● Short problem A
Reproduce the passage of the Subversion checksum post starting at "checksum / compare_files" and ending at "checksum2 == NULL)".

You are viewing a plain text version of this content. The canonical link for it is here.
Posted to dev@subversion.apache.org by Neels Janosch Hofmeyr <ne...@elego.de> on 2009/05/19 02:16:13 UTC

checksum / compare_files question

Hi all,

I came across this snippet of code:

subversion/libsvn_subr/checksum.c:
[[[
svn_boolean_t
svn_checksum_match(const svn_checksum_t *checksum1,
                   const svn_checksum_t *checksum2)
{
  if (checksum1 == NULL || checksum2 == NULL)
    return TRUE;
]]]

I don't see how that makes sense. If it does, then the function name is
misleading. The comment from include/checksum.h is ... tricky:

[[[
/** Compare checksums @a checksum1 and @a checksum2.  If their kinds do not
 * match or if neither is all zeros, and their content does not match, then
 * return FALSE; else return TRUE.

● Short problem B
Please rewrite the listing starting at its first line and ending at the line containing "genus: Eugenia", swapping "scientific name" for "taxon name" and leaving everything else the same.

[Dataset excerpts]

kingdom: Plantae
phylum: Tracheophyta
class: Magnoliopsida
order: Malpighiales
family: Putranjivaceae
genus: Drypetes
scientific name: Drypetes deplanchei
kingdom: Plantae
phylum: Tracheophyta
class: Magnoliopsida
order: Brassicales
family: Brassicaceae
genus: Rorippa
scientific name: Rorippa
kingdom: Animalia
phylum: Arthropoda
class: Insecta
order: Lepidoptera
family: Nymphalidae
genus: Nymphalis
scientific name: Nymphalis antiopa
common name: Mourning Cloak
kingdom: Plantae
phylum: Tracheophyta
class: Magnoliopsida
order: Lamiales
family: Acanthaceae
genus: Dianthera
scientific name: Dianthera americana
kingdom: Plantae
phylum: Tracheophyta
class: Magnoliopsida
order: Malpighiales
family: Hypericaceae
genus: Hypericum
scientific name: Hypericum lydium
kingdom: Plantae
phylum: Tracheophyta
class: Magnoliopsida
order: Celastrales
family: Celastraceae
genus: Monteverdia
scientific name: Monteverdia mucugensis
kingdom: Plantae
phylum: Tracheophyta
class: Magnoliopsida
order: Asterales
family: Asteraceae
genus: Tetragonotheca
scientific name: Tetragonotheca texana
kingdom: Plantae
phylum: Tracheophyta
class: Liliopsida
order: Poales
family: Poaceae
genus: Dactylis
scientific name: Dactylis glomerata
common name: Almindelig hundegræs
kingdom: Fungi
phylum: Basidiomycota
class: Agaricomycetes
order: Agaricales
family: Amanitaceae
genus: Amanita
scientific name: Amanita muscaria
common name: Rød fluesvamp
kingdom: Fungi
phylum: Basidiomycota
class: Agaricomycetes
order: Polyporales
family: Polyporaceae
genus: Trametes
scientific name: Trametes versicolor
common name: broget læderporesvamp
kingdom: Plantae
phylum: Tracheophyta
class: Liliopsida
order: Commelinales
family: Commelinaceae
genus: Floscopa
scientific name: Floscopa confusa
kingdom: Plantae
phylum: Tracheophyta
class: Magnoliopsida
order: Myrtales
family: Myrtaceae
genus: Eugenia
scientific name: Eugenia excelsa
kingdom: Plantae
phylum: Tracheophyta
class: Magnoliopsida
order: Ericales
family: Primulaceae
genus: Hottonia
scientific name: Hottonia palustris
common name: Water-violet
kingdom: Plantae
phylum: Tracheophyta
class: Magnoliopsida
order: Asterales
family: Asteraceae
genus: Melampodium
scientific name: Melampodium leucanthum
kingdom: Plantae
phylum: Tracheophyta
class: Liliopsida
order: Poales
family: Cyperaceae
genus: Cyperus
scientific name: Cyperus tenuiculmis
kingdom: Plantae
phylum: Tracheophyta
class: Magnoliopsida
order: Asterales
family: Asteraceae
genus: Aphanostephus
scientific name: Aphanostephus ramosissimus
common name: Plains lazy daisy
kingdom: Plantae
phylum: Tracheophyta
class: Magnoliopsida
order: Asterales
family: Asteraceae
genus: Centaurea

● Written answer A
checksum / compare_files question

Hi all,

I came across this snippet of code:

subversion/libsvn_subr/checksum.c:
[[[
svn_boolean_t
svn_checksum_match(const svn_checksum_t *checksum1,
                   const svn_checksum_t *checksum2)
{
  if (checksum1 == NULL || checksum2 == NULL)

● Written answer B
kingdom: Plantae
phylum: Tracheophyta
class: Magnoliopsida
order: Malpighiales
family: Putranjivaceae
genus: Drypetes
taxon name: Drypetes deplanchei
kingdom: Plantae
phylum: Tracheophyta
class: Magnoliopsida
order: Brassicales
family: Brassicaceae
genus: Rorippa
taxon name: Rorippa
kingdom: Animalia
phylum: Arthropoda
class: Insecta
order: Lepidoptera
family: Nymphalidae
genus: Nymphalis
taxon name: Nymphalis antiopa
common name: Mourning Cloak
kingdom: Plantae
phylum: Tracheophyta
class: Magnoliopsida
order: Lamiales
family: Acanthaceae
genus: Dianthera
taxon name: Dianthera americana
kingdom: Plantae
phylum: Tracheophyta
class: Magnoliopsida
order: Malpighiales
family: Hypericaceae
genus: Hypericum
taxon name: Hypericum lydium
kingdom: Plantae
phylum: Tracheophyta
class: Magnoliopsida
order: Celastrales
family: Celastraceae
genus: Monteverdia
taxon name: Monteverdia mucugensis
kingdom: Plantae
phylum: Tracheophyta
class: Magnoliopsida
order: Asterales
family: Asteraceae
genus: Tetragonotheca
taxon name: Tetragonotheca texana
kingdom: Plantae
phylum: Tracheophyta
class: Liliopsida
order: Poales
family: Poaceae
genus: Dactylis
taxon name: Dactylis glomerata
common name: Almindelig hundegræs
kingdom: Fungi
phylum: Basidiomycota
class: Agaricomycetes
order: Agaricales
family: Amanitaceae
genus: Amanita
taxon name: Amanita muscaria
common name: Rød fluesvamp
kingdom: Fungi
phylum: Basidiomycota
class: Agaricomycetes
order: Polyporales
family: Polyporaceae
genus: Trametes
taxon name: Trametes versicolor
common name: broget læderporesvamp
kingdom: Plantae
phylum: Tracheophyta
class: Liliopsida
order: Commelinales
family: Commelinaceae
genus: Floscopa
taxon name: Floscopa confusa
kingdom: Plantae
phylum: Tracheophyta
class: Magnoliopsida
order: Myrtales
family: Myrtaceae
genus: Eugenia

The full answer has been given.